Dataset entries
• • • •

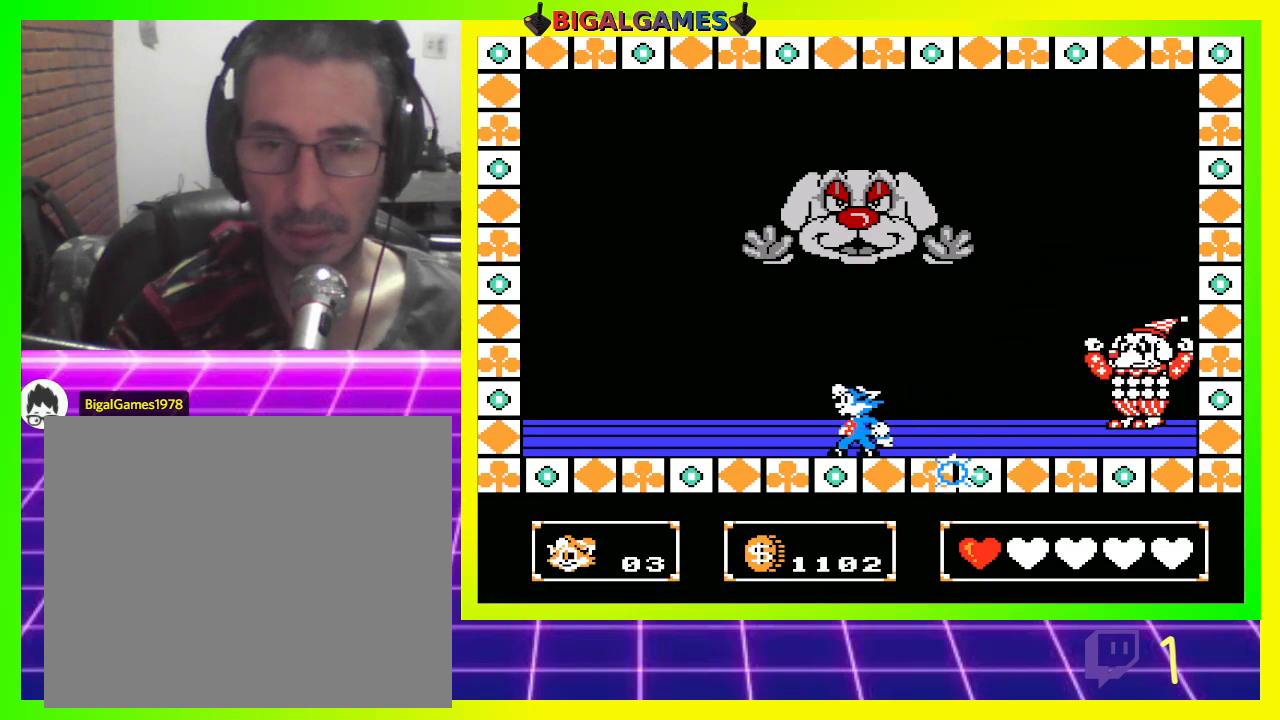
{"buttons": ["CROSS", "DPAD_RIGHT"], "left_stick": "center", "right_stick": "center", "events": [[500, "CROSS", "down"]]}
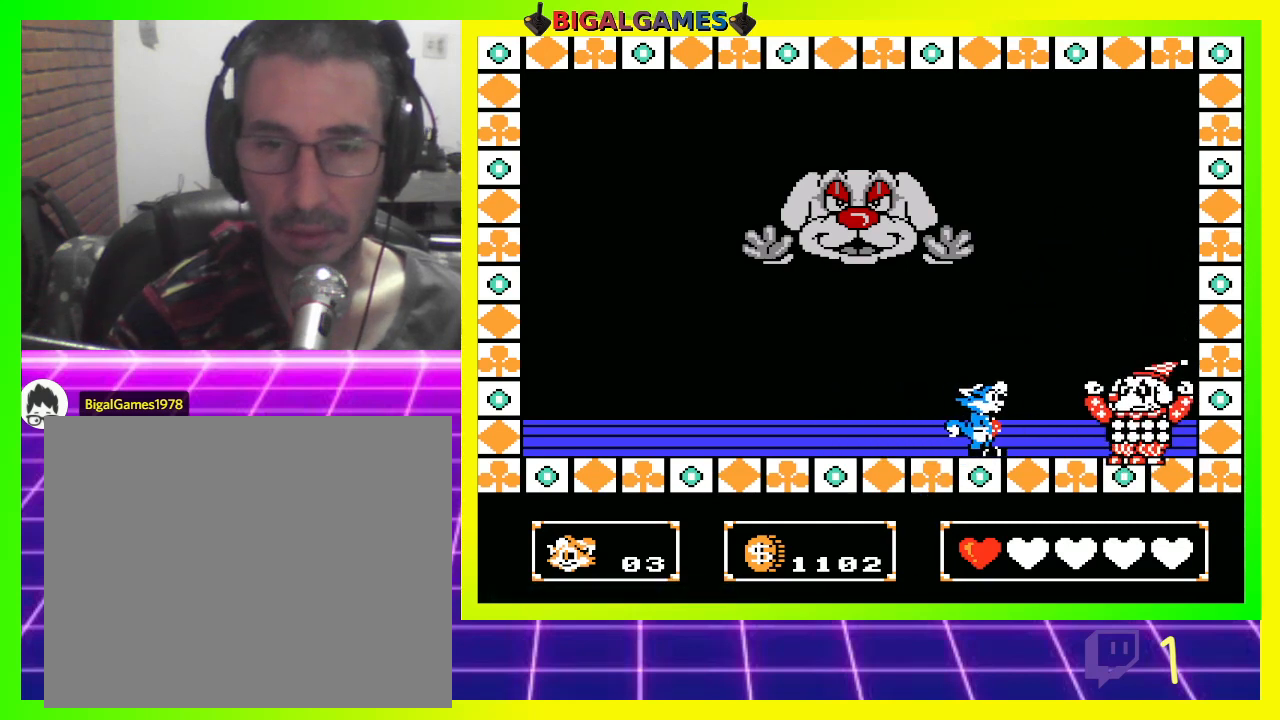
{"buttons": ["CROSS"], "left_stick": "center", "right_stick": "center", "events": [[33, "DPAD_RIGHT", "up"], [100, "CROSS", "up"], [133, "CROSS", "down"], [233, "CROSS", "up"], [300, "CROSS", "down"], [367, "CROSS", "up"], [467, "CROSS", "down"]]}
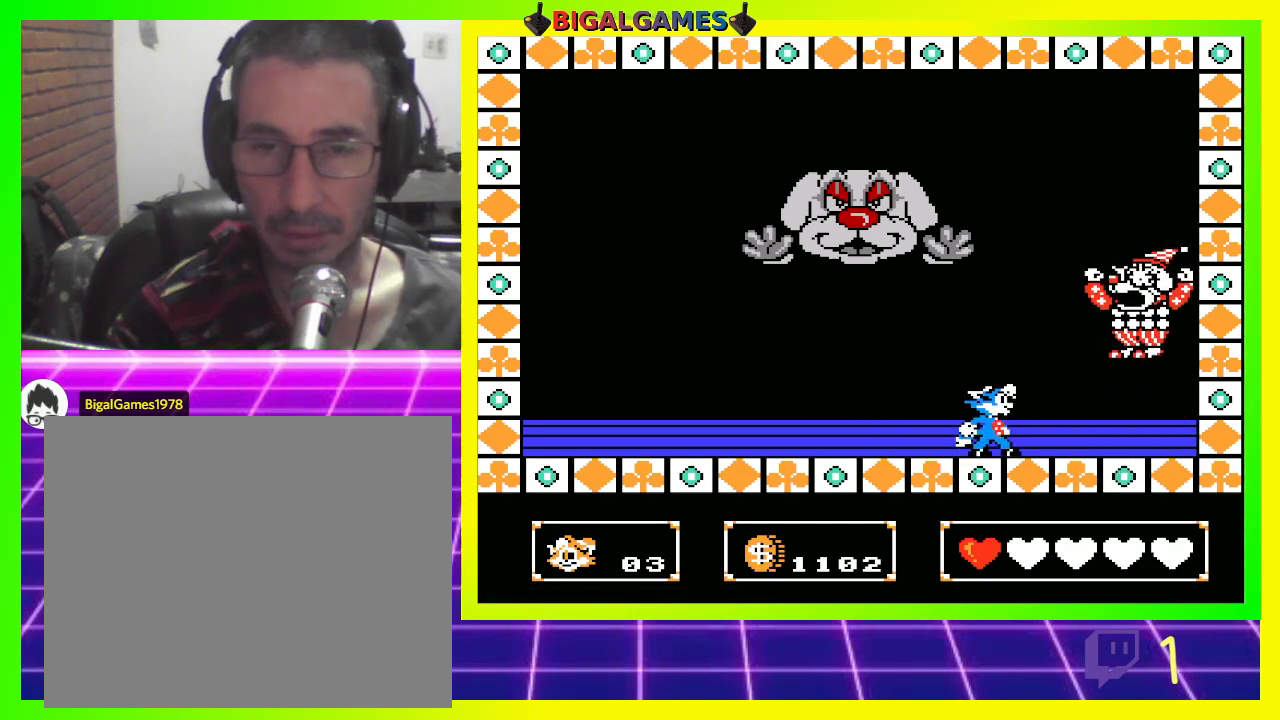
{"buttons": ["DPAD_LEFT"], "left_stick": "center", "right_stick": "center", "events": [[33, "CROSS", "up"], [133, "CROSS", "down"], [167, "CROSS", "up"], [267, "CROSS", "down"], [267, "DPAD_LEFT", "down"], [333, "CROSS", "up"]]}
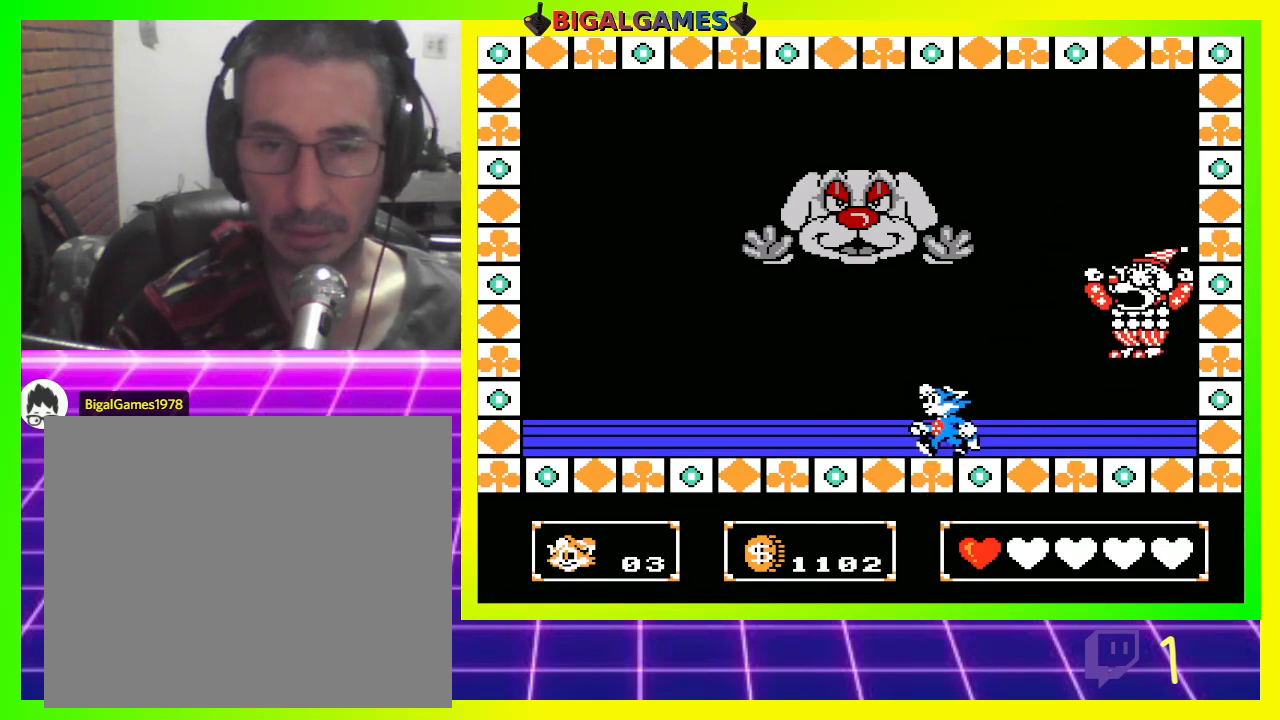
{"buttons": [], "left_stick": "center", "right_stick": "center", "events": [[500, "DPAD_LEFT", "up"]]}
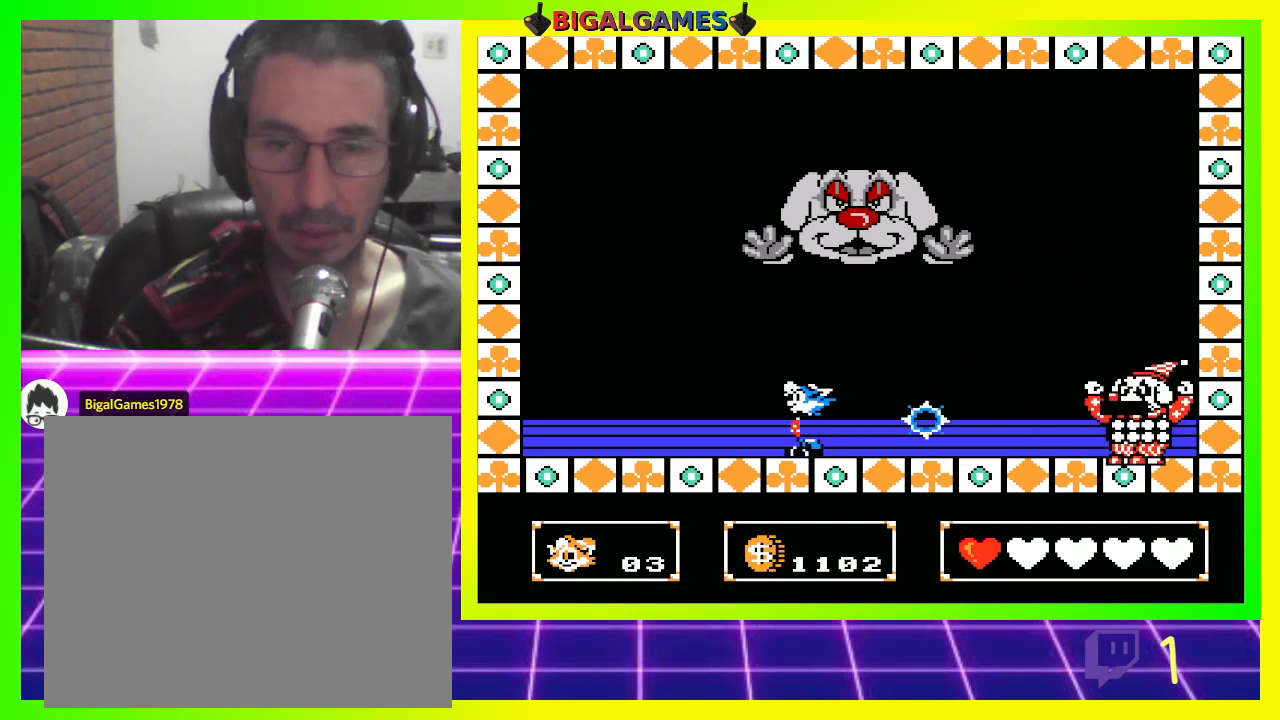
{"buttons": ["DPAD_RIGHT"], "left_stick": "center", "right_stick": "center", "events": [[100, "DPAD_RIGHT", "down"]]}
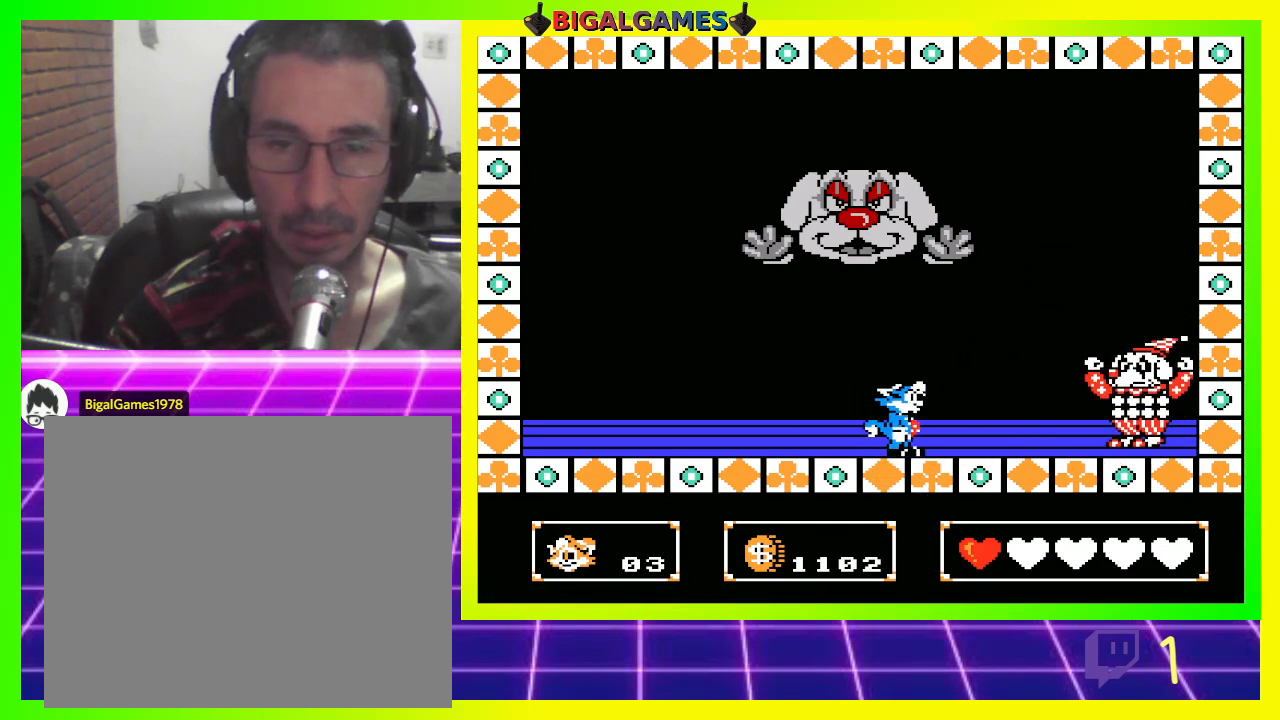
{"buttons": ["CROSS"], "left_stick": "center", "right_stick": "center", "events": [[200, "CROSS", "down"], [233, "DPAD_RIGHT", "up"], [267, "CROSS", "up"], [333, "CROSS", "down"], [433, "CROSS", "up"], [500, "CROSS", "down"]]}
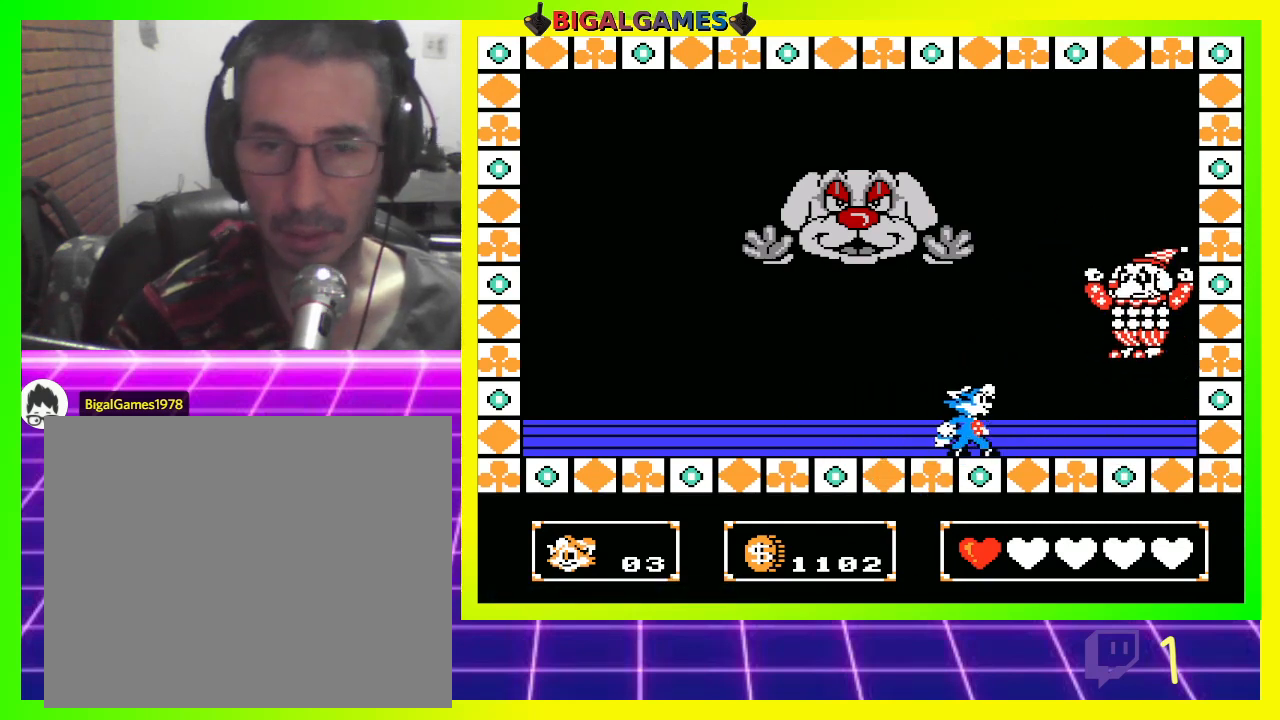
{"buttons": [], "left_stick": "center", "right_stick": "center", "events": [[67, "CROSS", "up"], [133, "CROSS", "down"], [233, "CROSS", "up"], [300, "CROSS", "down"], [367, "CROSS", "up"], [433, "CROSS", "down"], [500, "CROSS", "up"]]}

• • • •

**ACTIVITY**
Your answer must be every record above, word for word, with no pictures.

**EXERCISE ANSWER**
{"buttons": ["CROSS", "DPAD_RIGHT"], "left_stick": "center", "right_stick": "center", "events": [[500, "CROSS", "down"]]}
{"buttons": ["CROSS"], "left_stick": "center", "right_stick": "center", "events": [[33, "DPAD_RIGHT", "up"], [100, "CROSS", "up"], [133, "CROSS", "down"], [233, "CROSS", "up"], [300, "CROSS", "down"], [367, "CROSS", "up"], [467, "CROSS", "down"]]}
{"buttons": ["DPAD_LEFT"], "left_stick": "center", "right_stick": "center", "events": [[33, "CROSS", "up"], [133, "CROSS", "down"], [167, "CROSS", "up"], [267, "CROSS", "down"], [267, "DPAD_LEFT", "down"], [333, "CROSS", "up"]]}
{"buttons": [], "left_stick": "center", "right_stick": "center", "events": [[500, "DPAD_LEFT", "up"]]}
{"buttons": ["DPAD_RIGHT"], "left_stick": "center", "right_stick": "center", "events": [[100, "DPAD_RIGHT", "down"]]}
{"buttons": ["CROSS"], "left_stick": "center", "right_stick": "center", "events": [[200, "CROSS", "down"], [233, "DPAD_RIGHT", "up"], [267, "CROSS", "up"], [333, "CROSS", "down"], [433, "CROSS", "up"], [500, "CROSS", "down"]]}
{"buttons": [], "left_stick": "center", "right_stick": "center", "events": [[67, "CROSS", "up"], [133, "CROSS", "down"], [233, "CROSS", "up"], [300, "CROSS", "down"], [367, "CROSS", "up"], [433, "CROSS", "down"], [500, "CROSS", "up"]]}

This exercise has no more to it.